La comicità “superospite” al Festival di Sanremo. Certo, c’è bisogno di allegria, ma penso che ci sia anche molto bisogno di approfondimenti e di riflessione.
C’è poco da essere allegri, considerando la situazione generale.
Perché non spalancare gli occhi su quegli scenari troppo spesso dimenticati? L’Italia non è solo la patria di pizza, pasta, sole e mandolino. Ci sono eccellenze in ogni settore, c’è chi ce l’ha fatta e chi non ce la fa pur mettendocela tutta. E che potrebbe farcela. Perché non accendere i riflettori su tutto questo e altro ancora? Perché non parlare anche di cultura, istruzione, medicina, solidarietà, cooperazione (unico momento quello dedicato alla presenza di Fabrizio Pulvirenti, il medico siciliano di Emergency guarito dal virus ebola).
Ricordo ancora con emozione quando sul palco dell’Ariston arrivarono due premi Nobel: Renato Dulbecco, premio Nobel per la Medicina, e Mikhail Gorbaciov, premio Nobel per la Pace.
Mi piacerebbe vedere proiettare al teatro Ariston filmati sull’impegno di Emergency, sui tanti volontari impegnati ogni giorno in Italia e fuori confine, collegamenti con i nostri ricercatori all’estero, con chi ogni giorno combatte la mafia nelle terre vittime della stessa, con i nostri militari in Afghanistan, Libano, Kosovo (il Festival di Sanremo lo aspettano anche lì).
Mi piacerebbe vedere sul palco del Festival di Sanremo una rappresentanza delle “tute blu” in giacca e cravatta mentre raccontano la loro storia, che è la storia dell’Italia, oppure una rappresentanza dei tanti laureati senza un lavoro che vivono a casa con i genitori.

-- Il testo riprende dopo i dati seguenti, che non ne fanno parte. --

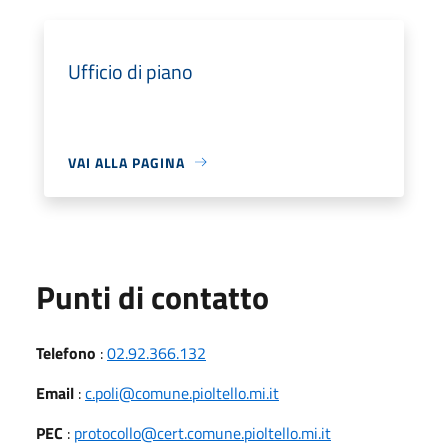
Ufficio di piano
VAI ALLA PAGINA
Punti di contatto
Telefono
:
02.92.366.132
Email
:
c.poli@comune.pioltello.mi.it
PEC
:
protocollo@cert.comune.pioltello.mi.it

Mi piacerebbe sentire levarsi da quella scenografia un appello accorato per padre Paolo Dall’Oglio, Giovanni Lo Porto e Ignazio Scaravilli (scomparsi in Siria, Pakistan, Libia), di loro non si hanno più notizie da mesi e poco se ne parla.
Mi piacerebbe sentire un appello accorato per i due marò, Massimiliano Latorre e Salvatore Girone.

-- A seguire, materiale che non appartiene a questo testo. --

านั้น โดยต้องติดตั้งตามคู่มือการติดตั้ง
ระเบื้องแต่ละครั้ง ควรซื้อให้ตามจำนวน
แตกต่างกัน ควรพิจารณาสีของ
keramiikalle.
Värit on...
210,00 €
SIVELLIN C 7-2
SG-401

Mi piacerebbe vedere la gente in piedi ad applaudire e a richiedere un “bis”. Mi piacerebbe sentire come colonna sonora la migliore performance dell’orchestra.

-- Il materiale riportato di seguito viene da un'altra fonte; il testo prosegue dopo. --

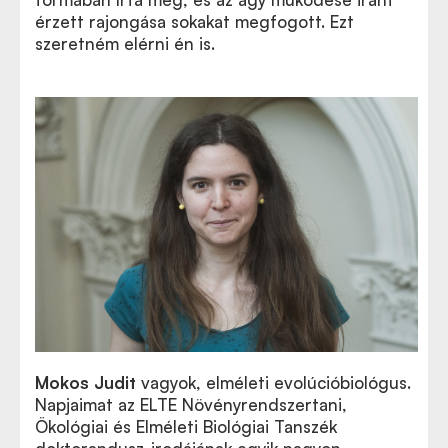
érzett rajongása sokakat megfogott. Ezt
szeretném elérni én is.
Mokos Judit
vagyok, elméleti evolúcióbiológus.
Napjaimat az ELTE Növényrendszertani,
Ökológiai és Elméleti Biológiai Tanszék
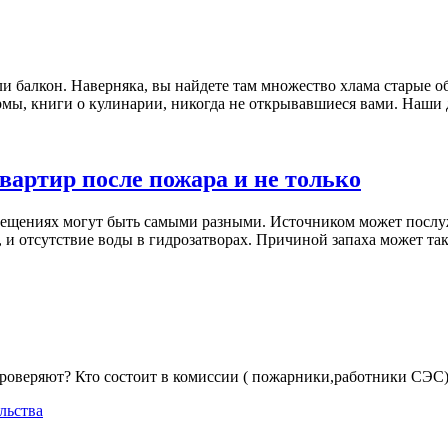
балкон. Наверняка, вы найдете там множество хлама старые обо
ы, книги о кулинарии, никогда не открывавшиеся вами. Наши дом
квартир после пожара и не только
ещениях могут быть самыми разными. Источником может послуж
 и отсутствие воды в гидрозатворах. Причиной запаха может та
оверяют? Кто состоит в комиссии ( пожарники,работники СЭС). 
льства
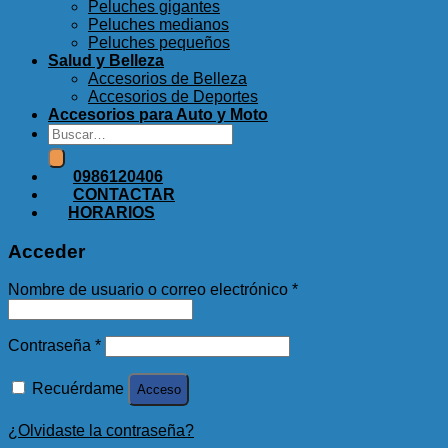
Peluches gigantes
Peluches medianos
Peluches pequeños
Salud y Belleza
Accesorios de Belleza
Accesorios de Deportes
Accesorios para Auto y Moto
Buscar
por:
0986120406
CONTACTAR
HORARIOS
Acceder
Nombre de usuario o correo electrónico
*
Contraseña
*
Recuérdame
Acceso
¿Olvidaste la contraseña?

Questa è anche l’altra musica che vorrei ascoltare.
Musica di note, musica di parole, musica di azioni.
Ma sono consapevole che se l’appello lo faccio io da casetta mia è poca cosa…
Non ho nulla contro la comicità, ci mancherebbe (a chi non piace ridere).
Per me quello che storpia, in questo caso, è in particolare la scelta della comicità “amica”. Penso che un’amicizia datata tra i protagonisti sul palco dell’Ariston con tutto il rispetto dei protagonisti, non possa trasformare un amico, benché bravo, in un “superospite”. Anche perché, al di là della lusinga dell’invito, c’è pure un compenso a rendere lieti. O ai “superospiti” non spetta nulla?
Gli amici si invitano a casa propria, dove è lecito mangiare pasticcini davanti a un buon caffè. Gli amici si rendono lieti anche invitandoli a mangiare una pizza. Altrove, o meglio lì dove dovrebbe essere la casa di tutti coloro che pagano un canone, è giusto estendere gli inviti anche a tanti altri che potrebbero dire molto e di importante, seppur non attraverso una battuta.
Non voglio essere noiosa e nemmeno retorica, ma sono convinta che la bellezza sia in tante cose. Cose che l’Italia ha. È importante mostrarle, parlarne, anche al Festival di Sanremo.
La battuta c’è chi la coglie e chi non la coglie. La bellezza, di azioni e gesti, trionfa invece su tutto. Ed è questa bellezza che può davvero riaccendere la speranza e salvarci tutti.